Anonymous 0 Comments

1. Modern buildings were built cost effective. Meaning they were built the least ammount of materials necessary.

2. Its not the first earthquake in the region. Meaning if there were older buildings weak enough to be destroyed they would be gone by now.

3. Today, we use reinforced concrete for buildings. Its strong, but also hard and rigid. In the past they used weaker and more flexible materials. They had to build thicker walls from it,but because its flexibility its less prune to damage caused by earthquakes.

Anonymous 0 Comments

Answer: earthquakes of different magnitude shake the earth at different frequencies. Buildings (and our structures) can have frequencies at which they inherently have surprising stability or massive instability. These “resonance frequencies” can be dependent on the shape, weight distribution, materials, and much more.

It’s likely that some surviving buildings in Turkey happened to have a unique stability at he frequency of the recent earthquake – or the converse – the downed buildings had a unique vulnerability to the frequency experienced. It’s quite likely that an earthquake in the same location but with different soil mechanics or magnitude could have collapsed a different set of buildings (leaving some that collapsed in the first scenario, and toppling some that stand today).

The challenge of engineers who “earthquake-proof” buildings is to have a building that has none of those highly unstable resonance frequencies, typically by putting “shock absorbers” at the base, which makes the building’s naturally unstable frequency lower than what earthquakes produce.

Anonymous 0 Comments

Older buildings tends to be overengineered. They did not have the advantage of accurate calculations and simulators when designing the buildings so they tended to build on the safe side and make the buildings stronge then they needed. It does not take a great engineer to build a bulding that can stand for a century, but it does to build a building that will bearly stand for a century. With modern calulations and simulators we can more easily make buildings that cost a fraction of the price and which will stand for a long time. But of course this means that there are less room for error. Some contractors might even have saved money during construction by not including reinforcement that is only needed to handle earthquakes.
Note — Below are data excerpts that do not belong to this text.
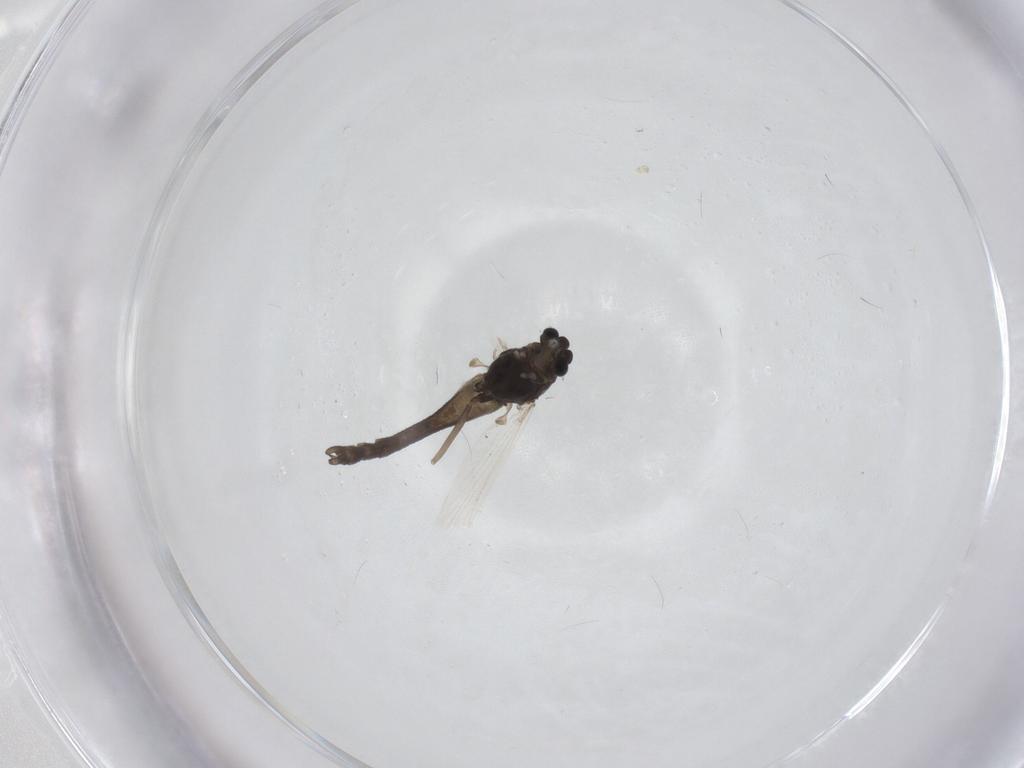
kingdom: Animalia
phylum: Arthropoda
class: Insecta
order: Diptera
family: Chironomidae
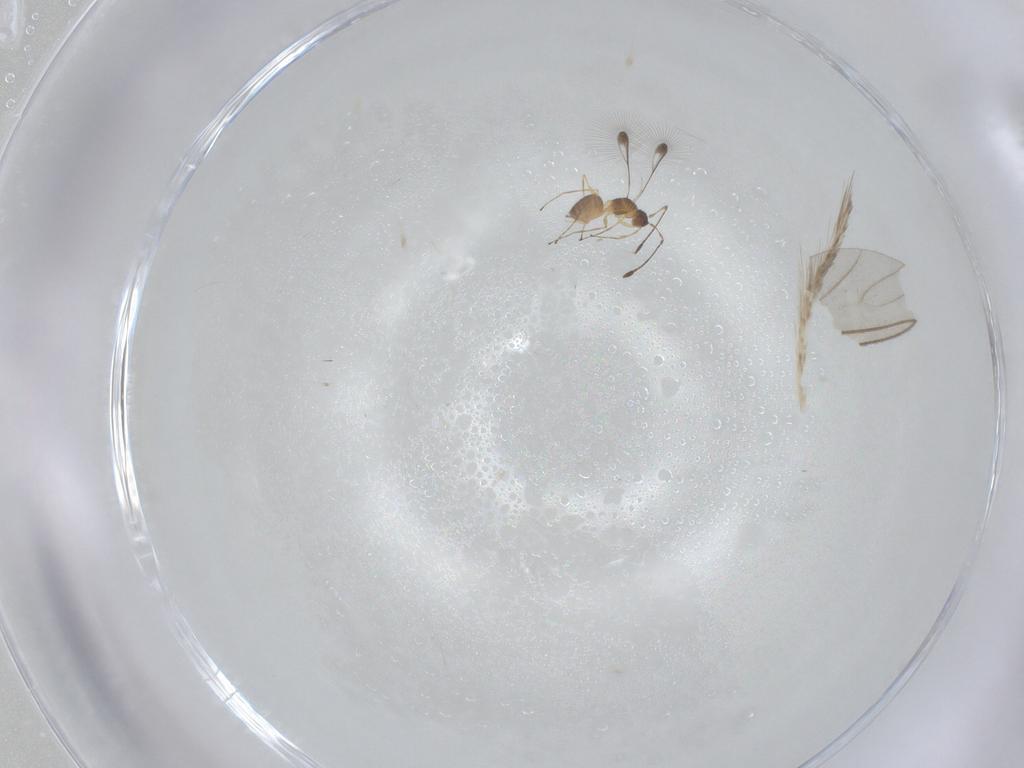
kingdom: Animalia
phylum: Arthropoda
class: Insecta
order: Hymenoptera
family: Mymaridae
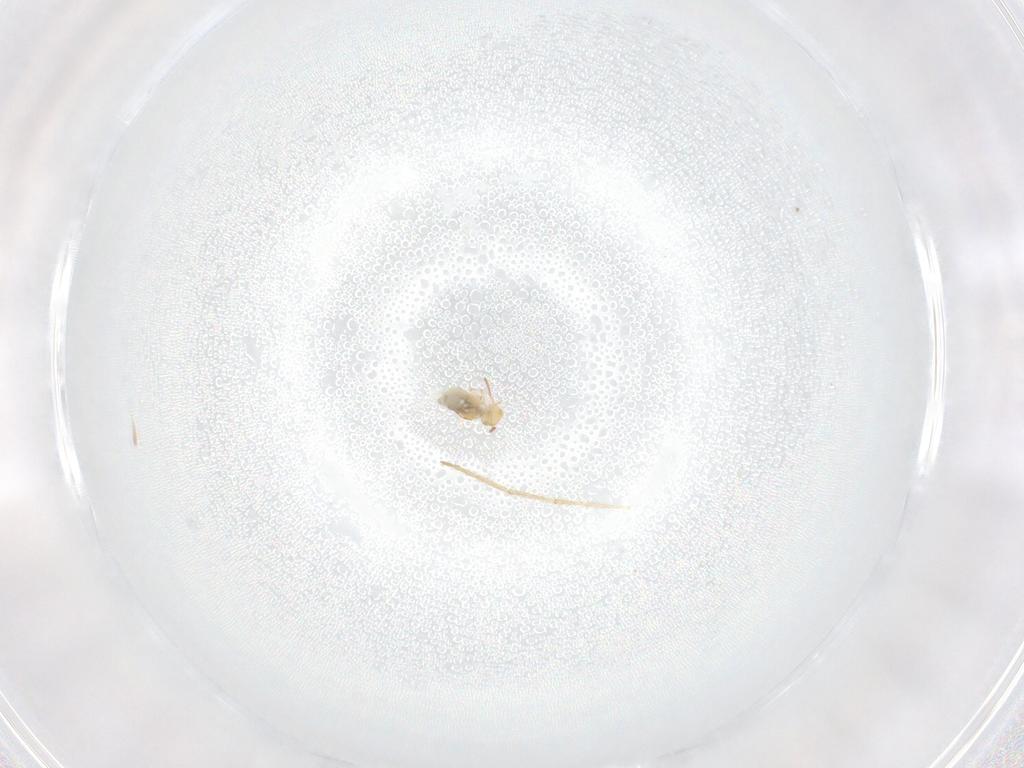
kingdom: Animalia
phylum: Arthropoda
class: Collembola
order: Symphypleona
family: Bourletiellidae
By the time the earthquake hit the warantee on the contract have expired, the company is bankrupt or the people in charge have taken their bonuses and dividends and left.

There is also a fair bit of survivorship bias. This is an earthquake prone area, the last major earthquake was in 1998 and killed 145 people. The mosques that are standing today have been thrugh several such earthquakes. However the modern houses are built on ruins of houses that did not survive these earthquakes. So for a lot of these houses this is the first earthquake they have experienced, or at least the biggest.

Anonymous 0 Comments

That 500yr old mosque has already survived previous earthquakes, so it makes sense that it survives this one too. Not all of the buildings that old survived – hence why there are so few older buildings still standing.

Modern buildings are often built cheaply. As long as it’s ‘good enough’ to survive as long as it’s likely to be needed, that’ll do.

Old buildings had fewer options and less finely calculated costs. They were built out of the best people could find, in the hopes it would last forever.